Frauen Zweiter Klasse?

Inga Lizengevics Feature über die Ausbeutung ukrainischer Leihmütter

Das Rothe Ohr: Radiofeature-Awards/3

Radiofeature-Awards auf rotherbaron – heute: Inga Lizengevics Feature über die Ausbeutung ukrainischer Leihmütter durch die Kinderwunsch-Industrie.

Ethischer Konfliktfall Leihmutterschaft

In dem Feature wird das Geschäft mit ukrainischen Leihmüttern von zwei Seiten beleuchtet: zum einen aus der Perspektive der Leihmütter selbst und zum anderen aus der Perspektive der ausländischen Auftraggeber. Drei Paare aus Deutschland und Österreich berichten über ihre Erwartungen und Erfahrungen mit der Leihmutterschaft.

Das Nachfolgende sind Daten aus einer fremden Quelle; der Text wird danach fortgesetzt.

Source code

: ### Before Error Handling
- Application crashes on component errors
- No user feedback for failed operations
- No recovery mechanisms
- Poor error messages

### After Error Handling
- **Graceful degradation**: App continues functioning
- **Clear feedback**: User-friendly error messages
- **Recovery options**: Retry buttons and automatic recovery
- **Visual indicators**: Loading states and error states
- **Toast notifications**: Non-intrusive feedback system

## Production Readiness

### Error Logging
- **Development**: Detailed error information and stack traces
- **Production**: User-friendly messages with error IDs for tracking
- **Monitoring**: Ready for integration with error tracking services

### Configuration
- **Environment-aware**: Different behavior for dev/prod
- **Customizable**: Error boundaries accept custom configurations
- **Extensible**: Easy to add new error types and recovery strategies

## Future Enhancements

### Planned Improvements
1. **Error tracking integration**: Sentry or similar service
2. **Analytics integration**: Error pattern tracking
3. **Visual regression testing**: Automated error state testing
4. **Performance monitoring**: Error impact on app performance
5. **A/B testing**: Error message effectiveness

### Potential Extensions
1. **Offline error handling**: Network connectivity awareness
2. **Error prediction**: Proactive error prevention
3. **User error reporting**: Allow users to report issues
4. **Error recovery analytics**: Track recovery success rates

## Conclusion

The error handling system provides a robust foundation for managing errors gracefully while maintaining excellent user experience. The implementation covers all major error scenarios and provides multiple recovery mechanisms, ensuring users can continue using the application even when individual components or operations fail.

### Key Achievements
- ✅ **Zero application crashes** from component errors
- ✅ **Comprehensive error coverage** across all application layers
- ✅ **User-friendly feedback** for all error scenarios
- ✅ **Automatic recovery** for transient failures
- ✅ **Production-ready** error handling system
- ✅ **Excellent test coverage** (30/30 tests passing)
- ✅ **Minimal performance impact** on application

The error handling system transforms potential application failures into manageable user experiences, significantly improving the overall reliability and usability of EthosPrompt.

Das Feature führt zunächst ganz allgemein die ethischen Probleme vor Augen, die mit Leihmutterschaft verbunden sind. Es wird deutlich, dass die Freigabe dieser Reproduktionspraxis ein Dammbruch ist, der auch durch gesetzliche Rahmenregelungen kaum abzumildern ist.

Immer wieder werden Verbote schlicht unterlaufen. So werden gesetzwidrig Geschlecht und weitere Merkmale der Embryos ausgewählt, und die Leihmütter werden zu Spätabtreibungen gezwungen, wenn es zu Komplikationen kommt.

Frauen als Reproduktionsapparate

Durch O-Töne wird hautnah vermittelt, wie sehr die ukrainischen Leihmütter unter der Behandlung leiden und wie sehr sie Auftraggebern und vermittelnden Agenturen ausgeliefert sind. Manche sind 2014 aus den Kriegsgebieten geflohen, andere sind allein und benötigen das Honorar für den Lebensunterhalt ihrer eigenen Kinder.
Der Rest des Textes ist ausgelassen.